In a country where power-rationing blackouts are a common occurrence and only half of Nicaraguans in the countryside have access to the electricity grid, the private market for alternative electricity is booming as tourism and other sectors take advantage of the abundance of sun.

While the Ministry of Energy and Mines has several projects to power rural communities with alternative energies (NT, April 25), private sector and non-governmental initiatives seem to be leading the way in making solar energy more available.

California native Donn Wilson has made solar power a selling point at Fincas de Escamequita, his eco-community south of San Juan del Sur.

“Solar is more dependable than Unión Fenosa power, better for the environment as we are not burning fossil fuels, and much more sustainable,” Wilson said, referring to the Spanish company that distributes power in Nicaragua.

Wilson includes solar energy in the price of the lots for clients.

“By not giving the option of conventional power, we have set our stake in the sand,” he said.

The growing demand for alternative energy in a country where 80 percent of energy production is oil-based has created a small but growing solar-energy sector in Nicaragua, according to Larry Sombrana, engineer for solar energy company Suni Solar. There are at least a half-dozen such companies that provide solar energy systems – known technically as “photovoltaic systems” – for residents and businesses in Nicaragua, he said. Particularly popular among eco-friendly hotels are the company’s solar-powered water heaters.

Suni Solar also provides small solar panels for $80 that can power a laptop or a cellular phone, “for when you go on a trip to the countryside,” Sombrana said.

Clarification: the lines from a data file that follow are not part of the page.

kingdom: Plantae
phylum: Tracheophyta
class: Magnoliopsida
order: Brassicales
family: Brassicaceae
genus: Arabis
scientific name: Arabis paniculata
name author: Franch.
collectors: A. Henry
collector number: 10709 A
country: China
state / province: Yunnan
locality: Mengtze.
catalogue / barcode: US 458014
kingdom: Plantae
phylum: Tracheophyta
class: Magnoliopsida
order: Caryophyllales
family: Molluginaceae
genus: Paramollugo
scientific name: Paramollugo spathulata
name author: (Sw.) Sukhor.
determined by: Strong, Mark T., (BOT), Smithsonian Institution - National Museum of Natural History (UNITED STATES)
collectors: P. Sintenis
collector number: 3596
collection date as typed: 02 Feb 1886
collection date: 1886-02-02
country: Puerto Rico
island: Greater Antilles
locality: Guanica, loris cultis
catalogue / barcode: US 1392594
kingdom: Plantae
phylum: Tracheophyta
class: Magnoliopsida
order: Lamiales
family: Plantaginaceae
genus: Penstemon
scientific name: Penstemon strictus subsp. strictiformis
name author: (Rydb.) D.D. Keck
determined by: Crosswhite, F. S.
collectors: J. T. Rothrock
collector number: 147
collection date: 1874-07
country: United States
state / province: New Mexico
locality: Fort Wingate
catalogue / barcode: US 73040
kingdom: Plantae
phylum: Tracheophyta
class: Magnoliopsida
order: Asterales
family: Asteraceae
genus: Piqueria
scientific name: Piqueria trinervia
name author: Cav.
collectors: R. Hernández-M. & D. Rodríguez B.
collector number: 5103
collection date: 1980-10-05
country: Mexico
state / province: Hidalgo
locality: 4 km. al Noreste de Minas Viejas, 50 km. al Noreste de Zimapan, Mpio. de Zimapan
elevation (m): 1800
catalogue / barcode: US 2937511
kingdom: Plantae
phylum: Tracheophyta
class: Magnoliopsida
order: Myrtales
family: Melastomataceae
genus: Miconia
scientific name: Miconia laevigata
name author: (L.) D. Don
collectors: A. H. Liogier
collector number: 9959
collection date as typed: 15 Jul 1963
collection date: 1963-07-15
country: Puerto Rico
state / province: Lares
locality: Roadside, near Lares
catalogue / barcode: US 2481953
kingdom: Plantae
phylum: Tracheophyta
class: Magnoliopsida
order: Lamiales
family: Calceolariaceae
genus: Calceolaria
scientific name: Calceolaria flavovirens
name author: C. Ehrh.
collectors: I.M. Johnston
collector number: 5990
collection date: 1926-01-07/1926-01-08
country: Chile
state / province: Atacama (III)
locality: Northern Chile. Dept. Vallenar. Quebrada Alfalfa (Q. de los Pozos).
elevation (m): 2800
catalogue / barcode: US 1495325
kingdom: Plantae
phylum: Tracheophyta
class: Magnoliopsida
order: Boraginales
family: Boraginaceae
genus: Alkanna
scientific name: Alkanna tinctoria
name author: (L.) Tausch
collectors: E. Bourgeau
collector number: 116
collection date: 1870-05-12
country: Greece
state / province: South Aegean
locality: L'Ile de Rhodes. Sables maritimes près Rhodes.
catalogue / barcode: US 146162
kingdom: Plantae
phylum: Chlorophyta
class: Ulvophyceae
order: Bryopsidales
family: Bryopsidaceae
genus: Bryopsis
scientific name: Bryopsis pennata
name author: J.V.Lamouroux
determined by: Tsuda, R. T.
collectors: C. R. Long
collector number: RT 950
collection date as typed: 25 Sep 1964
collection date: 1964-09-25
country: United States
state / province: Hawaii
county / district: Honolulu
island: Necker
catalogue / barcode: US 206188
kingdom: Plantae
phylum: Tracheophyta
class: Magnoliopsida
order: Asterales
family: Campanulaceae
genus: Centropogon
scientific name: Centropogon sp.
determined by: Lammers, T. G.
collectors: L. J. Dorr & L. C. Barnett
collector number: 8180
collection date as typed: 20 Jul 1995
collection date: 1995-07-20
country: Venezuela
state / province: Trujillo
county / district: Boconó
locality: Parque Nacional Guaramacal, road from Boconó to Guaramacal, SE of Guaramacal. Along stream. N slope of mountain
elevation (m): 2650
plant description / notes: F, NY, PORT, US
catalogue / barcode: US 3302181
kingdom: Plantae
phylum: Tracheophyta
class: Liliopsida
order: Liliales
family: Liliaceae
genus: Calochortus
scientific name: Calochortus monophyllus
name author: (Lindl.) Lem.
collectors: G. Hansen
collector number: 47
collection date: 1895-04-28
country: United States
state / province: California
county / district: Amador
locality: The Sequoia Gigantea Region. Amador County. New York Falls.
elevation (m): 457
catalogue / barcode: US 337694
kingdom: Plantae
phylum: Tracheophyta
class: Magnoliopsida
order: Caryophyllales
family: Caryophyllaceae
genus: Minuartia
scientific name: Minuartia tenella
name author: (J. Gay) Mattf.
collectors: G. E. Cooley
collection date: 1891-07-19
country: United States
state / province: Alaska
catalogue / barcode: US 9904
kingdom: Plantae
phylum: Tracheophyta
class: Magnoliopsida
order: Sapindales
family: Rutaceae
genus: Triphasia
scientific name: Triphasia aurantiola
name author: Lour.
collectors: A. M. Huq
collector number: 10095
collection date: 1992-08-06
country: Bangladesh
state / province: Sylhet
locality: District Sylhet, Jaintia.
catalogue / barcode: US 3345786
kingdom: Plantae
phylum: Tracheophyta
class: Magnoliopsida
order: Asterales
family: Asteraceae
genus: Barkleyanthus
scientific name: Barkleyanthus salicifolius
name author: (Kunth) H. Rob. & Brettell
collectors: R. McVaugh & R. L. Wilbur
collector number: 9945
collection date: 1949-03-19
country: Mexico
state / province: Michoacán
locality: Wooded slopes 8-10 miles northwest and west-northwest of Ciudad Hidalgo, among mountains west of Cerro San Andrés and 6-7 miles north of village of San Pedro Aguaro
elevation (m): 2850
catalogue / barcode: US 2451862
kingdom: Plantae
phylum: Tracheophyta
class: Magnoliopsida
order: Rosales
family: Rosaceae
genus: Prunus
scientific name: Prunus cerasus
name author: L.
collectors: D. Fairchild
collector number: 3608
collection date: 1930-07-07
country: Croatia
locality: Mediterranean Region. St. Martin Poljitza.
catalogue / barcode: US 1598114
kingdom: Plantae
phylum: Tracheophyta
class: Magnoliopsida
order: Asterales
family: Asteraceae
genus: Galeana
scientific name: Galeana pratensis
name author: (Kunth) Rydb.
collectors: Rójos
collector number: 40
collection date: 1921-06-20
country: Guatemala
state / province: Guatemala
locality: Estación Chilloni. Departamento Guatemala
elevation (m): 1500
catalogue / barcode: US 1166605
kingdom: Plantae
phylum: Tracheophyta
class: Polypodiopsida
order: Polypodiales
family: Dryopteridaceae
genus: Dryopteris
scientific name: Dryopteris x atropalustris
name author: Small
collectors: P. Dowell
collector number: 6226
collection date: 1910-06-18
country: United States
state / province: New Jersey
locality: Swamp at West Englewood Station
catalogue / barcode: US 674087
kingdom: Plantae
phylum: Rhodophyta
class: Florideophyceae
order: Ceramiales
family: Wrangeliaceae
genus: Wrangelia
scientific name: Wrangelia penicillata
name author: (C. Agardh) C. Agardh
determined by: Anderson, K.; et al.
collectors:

The solar market is growing exponentially, and not just in Nicaragua. According to a recent study by the Washington, D.C.-based Earth Policy Institute, solar cell production jumped 50 percent in 2007, which is why it’s said to be the fastest-growing alternative energy market.

Many non-governmental organizations are spreading the technology throughout some of Nicaragua’s most isolated communities.

“There’s not a lot of public sector stuff. It’s basically private sector,” said Peter Coleman, field director of the non-governmental relief organization Peace and Hope Trust. The group has a four-year project in La Barra, a tiny riverside community along the Matagalpa river near Pearl Lagoon, supplying more than 100 families with energy from a solar-powered grid. Families pay a small fee to charge batteries similar to car batteries to take home with them, according to Coleman.

Coleman calls those living in the community “some of the poorest and most isolated” in the country.

The organization, which draws off donors from the United States and Britain, plans to expand the project to the nearby community ofWalpa in hopes of supplying some 50 families with energy there.

Though critics say solar energy requires large investment and produces insufficient amounts of energy,Wilson has found that by educating clients about solar energy and using income from lot presales to invest in the technology, the project has been feasible.

“We have perhaps ‘lost’ some sales to people who demand air conditioning and widescreen TVs and the like, but those who are willing to sacrifice some amenities have not been at all adverse to solar.Many, in fact, have embraced us for it,” he said.

As for Bastemeijer, a French-Dutchman who serves up exquisite French cuisine at the Jardin de Orion restaurant in Granada, he hopes to soon turn his solar and wind-powered family cottage into a small eco-tourism project.

“I would like to start this summer,” he said, “for people to tour around.”